The important thing is that I am not collapsing everything into a binary failure. The detector keeps enough structure to let the pipeline behave differently for different types of text contamination.
How this feeds the rest of the system
This detector is not a dead-end report. It is part of the feedback loop.
The surrounding generation path already works with a multi-signal strategy. Candidate selection is not based on a single metric. The reward mixer evaluates multiple signals, the progressive pipeline retries weak generations, and the feedback layer turns outcomes into calibration samples. the text detector plugs into that system as another source of evidence.
That matters because text contamination is one of the easiest ways for a scene chain to lie to itself. If a contaminated frame is allowed to pass forward silently, the next step may treat the contamination as visual truth. That is exactly the kind of failure I wanted to stop at the boundary.
The detector gives the router three things at once:
- a normalized score
- a breakdown of what kind of text was found
- the classified regions themselves for inspection and debugging
That combination lets automation make a decision while still leaving a paper trail for me when I need to inspect a bad run.
Debugging the failure modes
The edge cases here are what made the detector worth building carefully.
A box in the bottom part of the frame is not automatically a subtitle. It has to cross the bottom-20% threshold by center point. That prevents accidental overreach.
A tiny logo in the corner is not a watermark unless it is actually inside the corner window and under the area cap. That prevents large corner overlays from slipping through with the wrong label.
A wide text strip that is slightly above the subtitle boundary is not necessarily a subtitle, even if a human might casually call it one. I prefer the detector to stay consistent with the spatial rule rather than drift into subjective labeling.
And when the OCR input shape changes, normalization keeps the downstream score from collapsing. That is the part that tends to be invisible when it works and catastrophic when it fails. Once the detector owns that translation, the rest of the system does not have to care where the boxes came from.
Why the module stays pure
I keep the text detector pure on purpose. It does not call the API, it does not reach into storage, and it does not make routing decisions directly. It only transforms OCR regions into a structured judgment.
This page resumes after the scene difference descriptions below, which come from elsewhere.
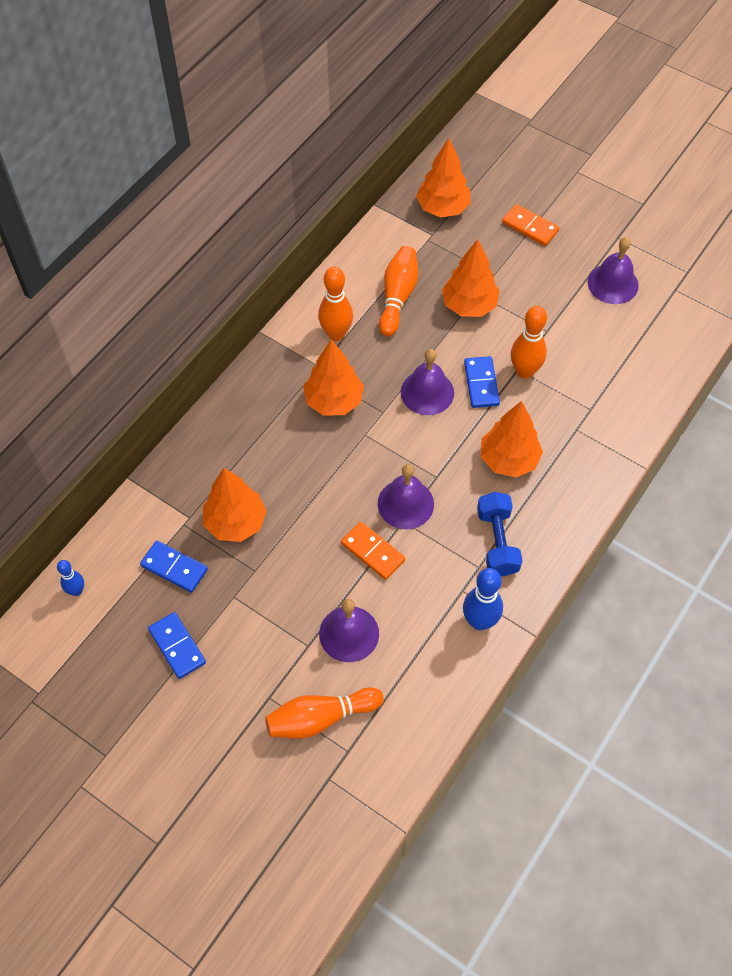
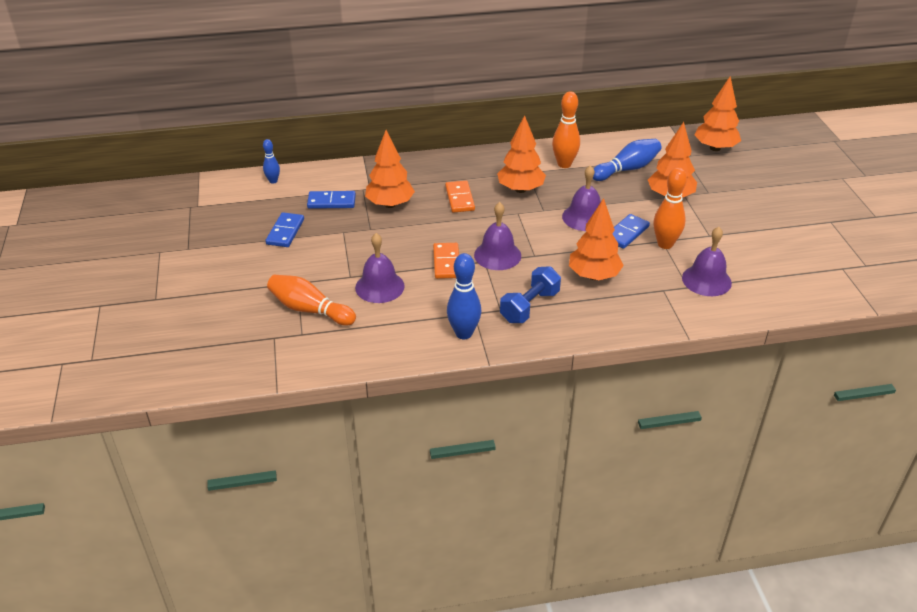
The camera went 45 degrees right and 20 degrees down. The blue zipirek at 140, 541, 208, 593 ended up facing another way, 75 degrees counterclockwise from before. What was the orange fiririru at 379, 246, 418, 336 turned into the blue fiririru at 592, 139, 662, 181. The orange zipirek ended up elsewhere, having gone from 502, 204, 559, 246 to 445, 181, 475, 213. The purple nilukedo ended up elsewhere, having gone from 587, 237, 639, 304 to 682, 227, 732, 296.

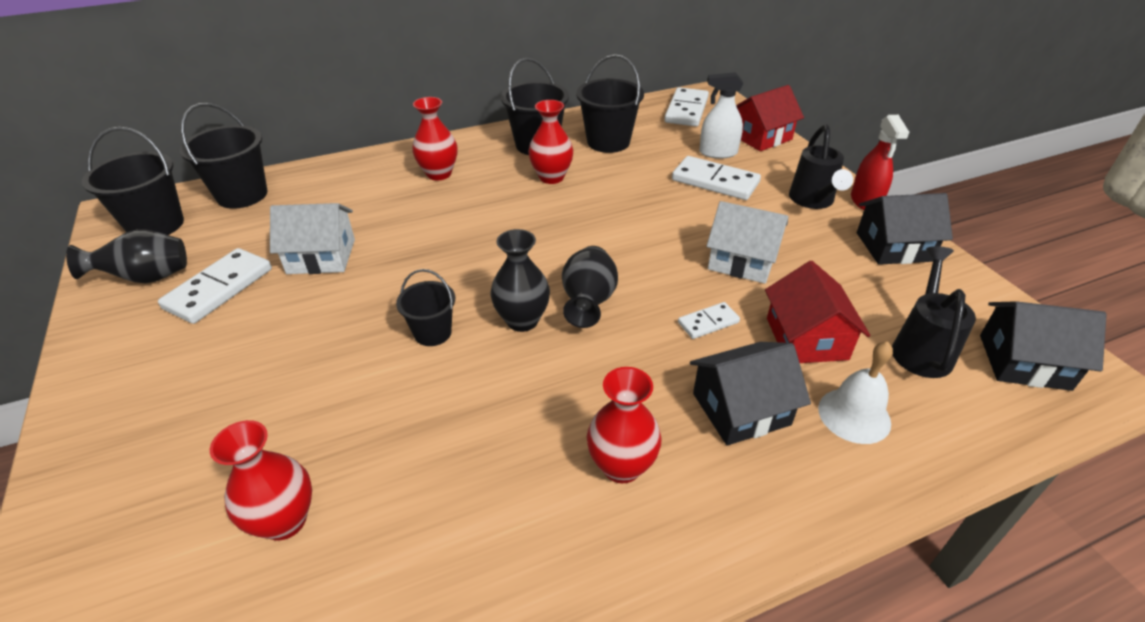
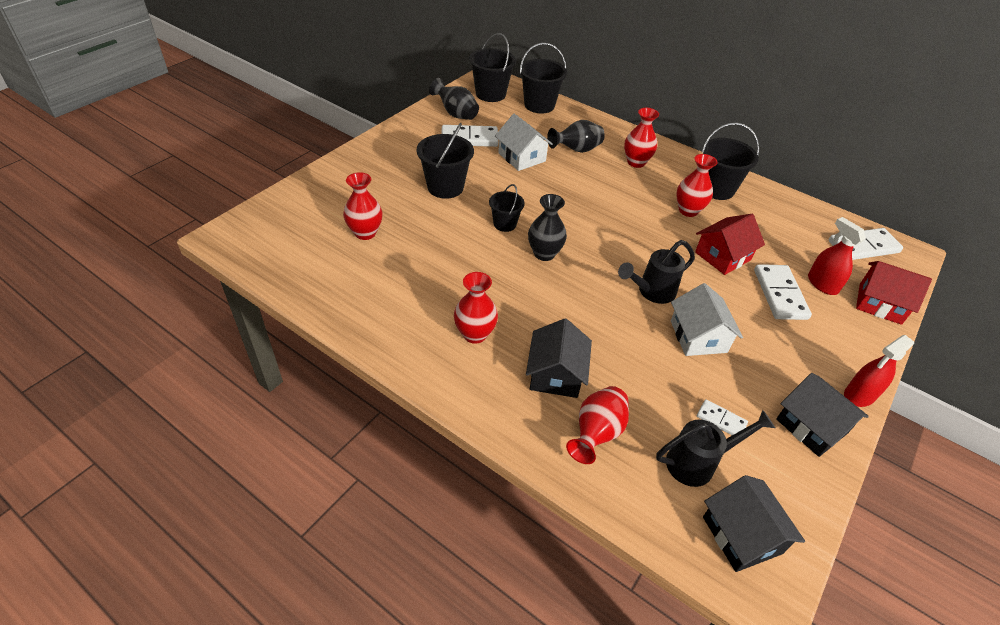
The camera went 55 degrees right and 5 degrees up. The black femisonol ended up elsewhere, having gone from 562, 246, 618, 328 to 547, 120, 605, 153. The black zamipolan ended up elsewhere, having gone from 576, 54, 644, 153 to 417, 123, 474, 199. The white zipirek ended up elsewhere, having gone from 678, 302, 740, 339 to 697, 399, 748, 435. The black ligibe at 690, 342, 811, 446 ended up facing another way, 60 degrees clockwise from before. What was the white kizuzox at 699, 72, 743, 159 turned into the red kizuzox at 808, 217, 866, 295. The red ligibe ended up elsewhere, having gone from 765, 261, 870, 363 to 695, 214, 765, 275. The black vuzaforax ended up elsewhere, having gone from 789, 124, 853, 209 to 618, 240, 695, 304. Where the white nilukedo stood at 818, 341, 893, 444, the red femisonol came to stand at 566, 386, 629, 464.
That separation buys me two things.
First, it is easy to test. I can throw synthetic regions at it and assert exactly how they land in each zone, what the score should be, and how many regions should be counted in each bucket.
Second, it keeps the rest of the pipeline honest. The contamination rule lives in one place. If I change frame extraction later, or swap OCR providers, or adjust the calibration loop, the detector still has one job: tell me whether the frame contains text, where it sits, and how badly it should count against the scene.
That kind of separation is what makes the pipeline maintainable. It means I can tune policy without rewriting geometry.
Closing
Text in a frame is not decoration. It is contamination — and once I started treating it that way, a class of failures that used to slip through generation undetected became impossible. The detector does not guess. It measures coverage, classifies by zone, weights by severity, and returns a number the router can act on without asking permission. Every frame either earns its way forward or gets cut. The pipeline stopped being fragile the moment I stopped being polite about what contamination looks like.